Oltre ad essere esigua in quanto a numero di produzioni rilasciate, la carriera solista di David Gilmour non è particolarmente impeccabile. Pesa indubbiamente l’immensità delle opere realizzate con i Pink Floyd, ma sentendo i quattro lp d’inediti rilasciati tra il 1978 e il 2015, si nota una brillantezza piuttosto sporadica. Però Gilmour un capolavoro è comunque riuscito a piazzarlo. All’età di sessant’anni. Già, perché il magnifico “On An Island” è stato rilasciato nel 2006. Il 6 marzo del 2006, il giorno stesso in cui l’artista britannico classe 1946 compiva gli anni.
“On An Island” è il terzo album di Gilmour composto da canzoni originali, ideale seguito del deludente “About Face” del 1984, a sua volta preceduto da “David Gilmour” del 1978, un disco che a me personalmente piace nel complesso, ma che all’epoca della sua pubblicazione non entusiasmò più di troppo la critica e gli amanti della musica dei Pink Floyd. Il disco prodotto insieme a Phil Manzanera e Chris Thomas è invece interessante, valido e coinvolgente. Si tratta di un lavoro che ha avuto una gestazione abbastanza lunga tanto nella scrittura quanto nella gestazione.
Per “On An Island” Gilmour ha voluto fare le cose per bene, a partire dalle canzoni. Il disco possiede infatti delle tracce stupende, eleganti nelle musiche e discrete nei testi (a curarli per la maggior parte, come già accaduto per “The Division Bell” dei Pink Floyd, Polly Samson, la compagna di Gilmour). Nella produzione in questione l’ex chitarrista dei Pink Floyd ha cercato di assecondare il suo istinto, per mettere in piedi una raccolta di canzoni vicina ai suoi gusti e alla sua personalità, così pacata e vera. E la bravura è stata quella di dare ai pezzi in scaletta il suono giusto, estremamente raffinato anche se non eccessivamente complesso.

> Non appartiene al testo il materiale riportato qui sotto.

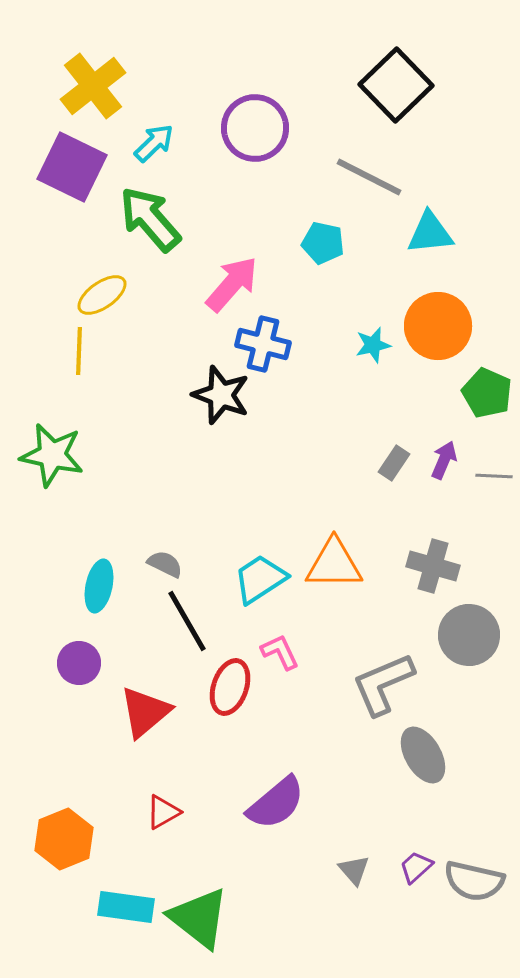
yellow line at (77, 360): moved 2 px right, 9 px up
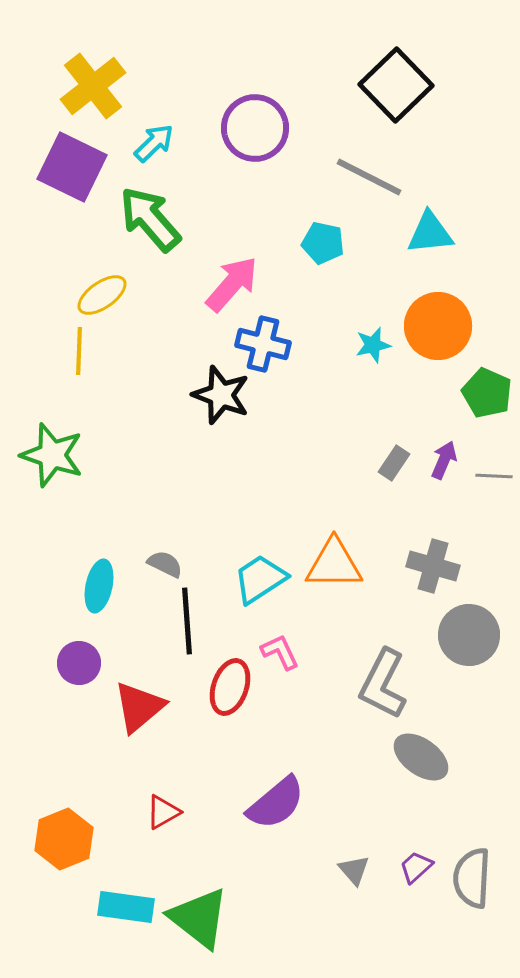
green star at (52, 455): rotated 6 degrees clockwise
black line at (187, 621): rotated 26 degrees clockwise
gray L-shape at (383, 684): rotated 40 degrees counterclockwise
red triangle at (145, 712): moved 6 px left, 5 px up
gray ellipse at (423, 755): moved 2 px left, 2 px down; rotated 24 degrees counterclockwise
gray semicircle at (474, 881): moved 2 px left, 3 px up; rotated 80 degrees clockwise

Gli effetti scelti per le chitarre sono strepitosi, e lì non c’erano dubbi. Ma più in generale gli arrangiamenti possiedono una grazia, una sensibilità unica. C’è l’elettricità e ci sono tante belle chitarre acustiche. E occhio a sottovalutare la bellezza dei fiati, pronti ad emergere per ampliare la varietà e il fascino dei brani.
Un lavoro coerente insomma, dove si rispecchia la tranquillità e la magia che sono rappresentate da una copertina eccezionale. Il disco della pace. Quello che Gilmour prima o poi doveva realizzare nella sua vita.

Alessandro

2 Comments
  • Sergio
    agosto 25, 2016

    Evoca la profondità dell’anima comune a tutti noi!

    • Alessandro
      agosto 25, 2016

      Concordo con la tua osservazione. Grazie per il commento.
      Un caro saluto.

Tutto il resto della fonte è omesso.